Pour en revenir au titre de l’exposition qui nous occupe, Hibernation, il apparaît que l’altération du champ perceptif soit plutôt affaire d’engourdissement et de ralentissement des fonctions organiques du corps. Différente du sommeil, l’hibernation renvoie en effet à une phase de dormance, plus animale ou végétale qu’humaine. En cela, le titre de l’exposition introduit une double lecture : à la fois liée au cycle de la nature et des saisons, mais également à l’activité psychique humaine, comme l’indique les nombreuses représentations de coupes de cerveau, au rendu multicolores. À l’origine, cette technique d’imagerie scientifique cherche à élucider le mystère de la psyché, en un mot à rendre visible l’invisible. En s’emparant de ces images pour les broder sur du tissu, Nina Tomàs en fait un motif qui loin d’être uniquement décoratif, nous emmène à questionner cette intériorité.

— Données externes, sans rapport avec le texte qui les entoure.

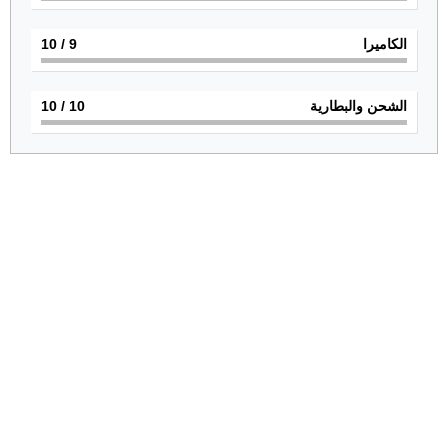
الكاميرا
9
/ 10
الشحن والبطارية
10
/ 10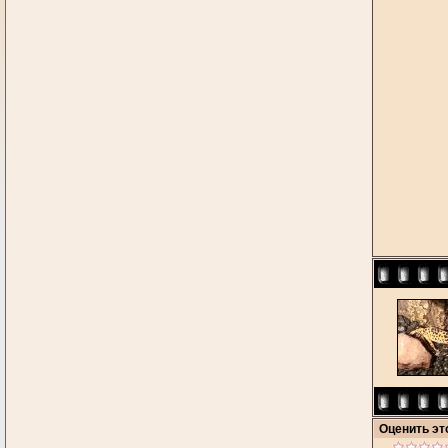
Оценить э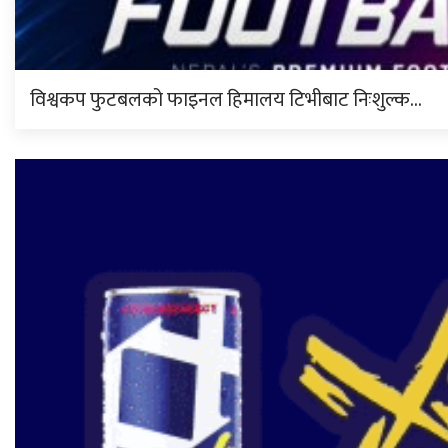
विश्वकप फुटबलको फाइनल हिमालय टिभीबाट निःशुल्क…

Il convient toutefois de nuancer ce propos naturaliste sur la peinture ou du moins de le relativiser, en notant la présence au sein de cet environnement pictural très étudié de petits objets dont l’aspect immédiatement identifiable font basculer le fantasme du côté du trip. […] Si l’image est stupéfiant, pour paraphraser le poète Louis Aragon, gageons que la main, elle, peint ce que l’œil seul ne voit pas.
Septembre Tiberghien, 2022
Extraits du texte, « La main peint ce que l’œil seul ne voit pas », rédigé à l’occasion de l’exposition Hibernation à la Maison d’Art Actuel des Chartreux à Bruxelles, du 18 novembre au 17 décembre 2022.